Related Work & Insights¶
- Origin of the path-star task: Bachmann & Nagarajan (2024) "The Pitfalls of Next-Token Prediction" first proposed this task and claimed that decoder-only LMs cannot learn it.
- Alternative architectures: Yin et al. (2024) proposed auxiliary autoencoder planning tokens; Hu et al. (2025a) utilized bidirectional encoders; Ahn et al. (2025) proposed minimal architectural changes.
- Learnability of graph search: Saparov et al. (2025) achieved positive results on encoder-only models and general topologies, but did not test the decoder + path-star setting. Frydenlund (2024) proved expressiveness sufficiency, but learning remains an open problem.

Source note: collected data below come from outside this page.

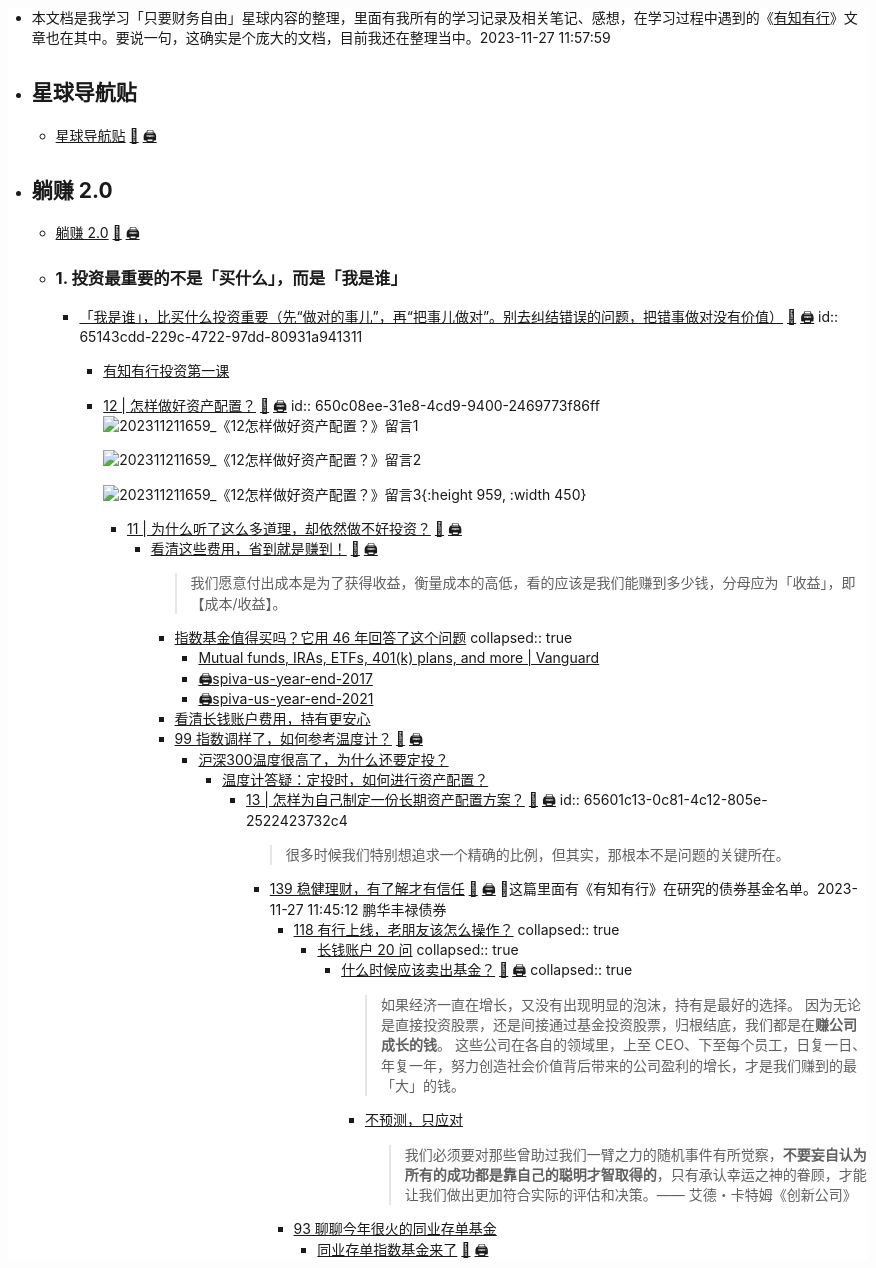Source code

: - 本文档是我学习「只要财务自由」星球内容的整理，里面有我所有的学习记录及相关笔记、感想，在学习过程中遇到的《[有知有行]([[《有知有行》学习记录]])》文章也在其中。要说一句，这确实是个庞大的文档，目前我还在整理当中。2023-11-27 11:57:59
- ## 星球导航贴
	- [星球导航贴](https://wx.zsxq.com/dweb2/index/topic_detail/841155585812122) [🔎](es://202303201826_星球导航贴) [🖨](<file:///D:/Wanghu/Attachment/只要财务自由/202303201826_星球导航贴.html>)
- ## 躺赚 2.0
	- [躺赚 2.0](https://articles.zsxq.com/id_snjpjcwaxbsi.html) [🔎](es://202303202229_躺赚2.0) [🖨](<file:///D:/Wanghu/Attachment/只要财务自由/202303202229_躺赚2.0.html>)
	- ### 1. 投资最重要的不是「买什么」，而是「我是谁」
		- [「我是谁」，比买什么投资重要（先“做对的事儿”，再“把事儿做对”。别去纠结错误的问题，把错事做对没有价值）](https://articles.zsxq.com/id_pig9lasawoiw.html) [🔎](es://202303202255_先“做对的事儿”，再“把事儿做对”。别去纠结错误的问题，把错事做对没有价值) [🖨](<file:///D:/Wanghu/Attachment/只要财务自由/202303202255_先“做对的事儿”，再“把事儿做对”。别去纠结错误的问题，把错事做对没有价值.html>)
		  id:: 65143cdd-229c-4722-97dd-80931a941311
			- [有知有行投资第一课](https://youzhiyouxing.cn/curriculum/lessons)
			- [12 | 怎样做好资产配置？](https://youzhiyouxing.cn/n/materials/195) [🔎](es://202311211519_12怎样做好资产配置？) [🖨](<file:///D:/Wanghu/Attachment/有知有行/202311211519_12怎样做好资产配置？.html>)
			  id:: 650c08ee-31e8-4cd9-9400-2469773f86ff
			  ![202311211659_《12怎样做好资产配置？》留言1](https://jsd.cdn.zzko.cn/gh/wanghusw/Pic/FIRE/202311211659_《12怎样做好资产配置？》留言1.jpg "file://D:\Wanghu\Attachment\202311211659_《12怎样做好资产配置？》留言1.jpg")
			  
			  ![202311211659_《12怎样做好资产配置？》留言2](https://jsd.cdn.zzko.cn/gh/wanghusw/Pic/FIRE/202311211659_《12怎样做好资产配置？》留言2.jpg "file://D:\Wanghu\Attachment\202311211659_《12怎样做好资产配置？》留言2.jpg")
			  
			  ![202311211659_《12怎样做好资产配置？》留言3](https://jsd.cdn.zzko.cn/gh/wanghusw/Pic/FIRE/202311211659_《12怎样做好资产配置？》留言3.jpg "file://D:\Wanghu\Attachment\202311211659_《12怎样做好资产配置？》留言3.jpg"){:height 959, :width 450}
				- [11 | 为什么听了这么多道理，却依然做不好投资？](https://youzhiyouxing.cn/n/materials/193) [🔎](es://202311221439_11为什么听了这么多道理，却依然做不好投资？) [🖨](<file:///D:/Wanghu/Attachment/有知有行/202311221439_11为什么听了这么多道理，却依然做不好投资？.html>)
					- [看清这些费用，省到就是赚到！](https://youzhiyouxing.cn/n/materials/1338) [🔎](es://202311221648_看清这些费用，省到就是赚到！) [🖨](<file:///D:/Wanghu/Attachment/有知有行/202311221648_看清这些费用，省到就是赚到！.html>)
					  > 我们愿意付出成本是为了获得收益，衡量成本的高低，看的应该是我们能赚到多少钱，分母应为「收益」，即【成本/收益】。
						- [指数基金值得买吗？它用 46 年回答了这个问题](https://youzhiyouxing.cn/n/materials/1295)
						  collapsed:: true
							- [Mutual funds, IRAs, ETFs, 401(k) plans, and more | Vanguard](https://investor.vanguard.com/corporate-portal?cmpgn=BR:PS:XX:BR:04042023:GG:DM:VN~GG_LB~Brand_KC~BD_UN~Keyword_MT~Exact:NOTARG:NONE:Alone:XX&gad_source=1)
							- [🖨spiva-us-year-end-2017](<file:///D:/Wanghu/Attachment/只要财务自由/spiva-us-year-end-2017.pdf>)
							- [🖨spiva-us-year-end-2021](<file:///D:/Wanghu/Attachment/只要财务自由/spiva-us-year-end-2021.pdf>)
						- [看清长钱账户费用，持有更安心](https://youzhiyouxing.cn/n/materials/1450)
						- [99 指数调样了，如何参考温度计？](https://youzhiyouxing.cn/n/materials/1275) [🔎](es://202311231508_99指数调样了，如何参考温度计？) [🖨](<file:///D:/Wanghu/Attachment/有知有行/202311231508_99指数调样了，如何参考温度计？.html>)
							- [沪深300温度很高了，为什么还要定投？](((65178dc2-0514-476c-a0dc-44517d300568)))
								- [温度计答疑：定投时，如何进行资产配置？](((65178dc2-cfcd-4bf7-b52c-181fb7f2e021)))
									- [13 | 怎样为自己制定一份长期资产配置方案？](https://youzhiyouxing.cn/n/materials/196) [🔎](es://202311241814_13怎样为自己制定一份长期资产配置方案？) [🖨](<file:///D:/Wanghu/Attachment/有知有行/202311241814_13怎样为自己制定一份长期资产配置方案？.html>)
									  id:: 65601c13-0c81-4c12-805e-2522423732c4
									  > 很多时候我们特别想追求一个精确的比例，但其实，那根本不是问题的关键所在。
										- [139 稳健理财，有了解才有信任](https://youzhiyouxing.cn/n/materials/1449) [🔎](es://202311271145_139稳健理财，有了解才有信任) [🖨](<file:///D:/Wanghu/Attachment/有知有行/202311271145_139稳健理财，有了解才有信任.html>)
										  🤔这篇里面有《有知有行》在研究的债券基金名单。2023-11-27 11:45:12
										  鹏华丰禄债券
											- [118 有行上线，老朋友该怎么操作？](https://youzhiyouxing.cn/n/materials/1363)
											  collapsed:: true
												- [长钱账户 20 问](https://youzhiyouxing.cn/n/materials/1368)
												  collapsed:: true
													- [什么时候应该卖出基金？](https://youzhiyouxing.cn/n/materials/618) [🔎](es://202312081123_什么时候应该卖出基金？) [🖨](<file:///D:/Wanghu/Attachment/有知有行/202312081123_什么时候应该卖出基金？.html>)
													  collapsed:: true
													  > 如果经济一直在增长，又没有出现明显的泡沫，持有是最好的选择。
													  因为无论是直接投资股票，还是间接通过基金投资股票，归根结底，我们都是在**赚公司成长的钱**。
													  这些公司在各自的领域里，上至 CEO、下至每个员工，日复一日、年复一年，努力创造社会价值背后带来的公司盈利的增长，才是我们赚到的最「大」的钱。
														- [不预测，只应对](https://youzhiyouxing.cn/n/materials/228)
														  > 我们必须要对那些曾助过我们一臂之力的随机事件有所觉察，**不要妄自认为所有的成功都是靠自己的聪明才智取得的**，只有承认幸运之神的眷顾，才能让我们做出更加符合实际的评估和决策。—— 艾德・卡特姆《创新公司》
											- [93 聊聊今年很火的同业存单基金](https://youzhiyouxing.cn/n/materials/1241)
												- [同业存单指数基金来了](https://mp.weixin.qq.com/s/0gVHi7NLgaWhlsasUnpnUQ) [🔎](es://202312081634_同业存单指数基金来了) [🖨](<file:///D:/Wanghu/Attachment/有知有行/202312081634_同业存单指数基金来了.html>)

- Shortcut learning: Du et al. (2023) reviewed shortcut learning in LLMs, and Bhattamishra et al. (2023) investigated the simplicity bias of Transformers learning sparse Boolean functions.
- Multi-token prediction: Cai et al. (2024) proposed Medusa multi-head speculative decoding. Although relevant to the future distribution learning idea in RITF, their objectives differ.
Rating¶
- Novelty: ⭐⭐⭐⭐ — The concept of "supervision adulteration" is original, and the unified explanation framework of subtask decomposition offers theoretical value.
- Technical Depth: ⭐⭐⭐⭐ — The six orthogonal methods are carefully designed, and the experimental analysis is thorough (especially the in-depth discussion on negative results).
- Value: ⭐⭐⭐ — Core findings are restricted to synthetic tasks, and the transfer path to real-world NLP scenarios is not yet clear.
- Writing Quality: ⭐⭐⭐⭐⭐ — Rigorous logical flow, excellent illustrations, and accurate, intuitive concepts.